Nobody is talking much about the costs to produce electricity from geothermal sources right now because price is a big part of Sierra Pacific's decision-making process as it analyzes renewable power.

But Fairbank says the rising cost of power produced by coal- or gas-fired plants makes geothermal increasingly price competitive even though rising steel and cement prices push up the costs of building a geothermal plant.

Fair says improving technology helps geothermal become even more competitive.

Many of the technological gains are coming at Sparks-based Ormat Technology, which is doing some exploratory drilling of its own

In a recent filing with the Securities and Exchange Commission, Ormat said holds geothermal leases on several properties in Nevada it didn't provide a precise number and said it's undertaking drilling programs to learn more about their potential.

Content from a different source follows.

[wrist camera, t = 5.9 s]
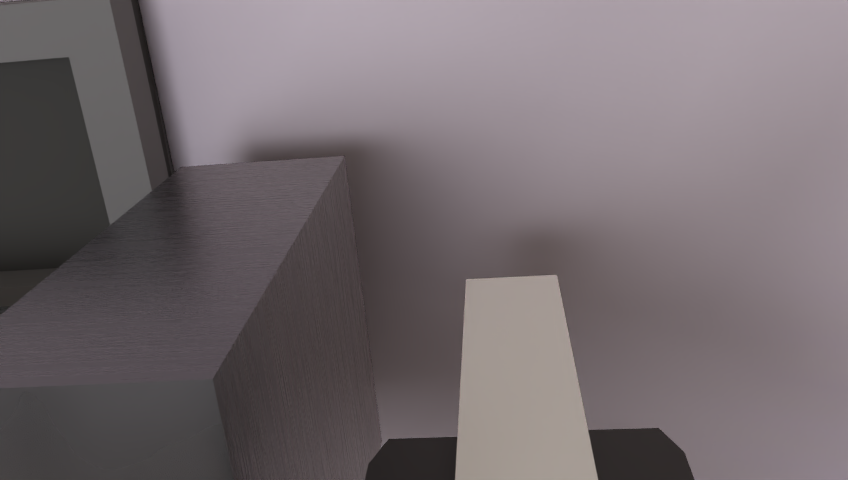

Ormat owns geothermal facilities in the United States that produce 300 megawatts of power, and it's operations around the world use geothermal equipment that's covered by more than 70 Ormat patents.

But no amount of technology removes the need for some old-fashioned drilling to determine the size of a geothermal resource.

Nevada Geothermal has permits to drill four production wells into the hot water below its Blue Mountain property near Winnemucca after drilling a series of slim holes only about 4 inches in diameter last year to get a better picture of the underground structure.

Drilling rigs are in tight supply, Fairbank says, as traditional mining companies as well as oil-and-gas exploration outfits all are gearing up their work in Nevada. And rigs on geo-thermal projects need special outfitting to protect workers from steam.

His company has said it hopes to finish a feasiblity study this year for a 30-megawatt power plant on the Blue Mountain property.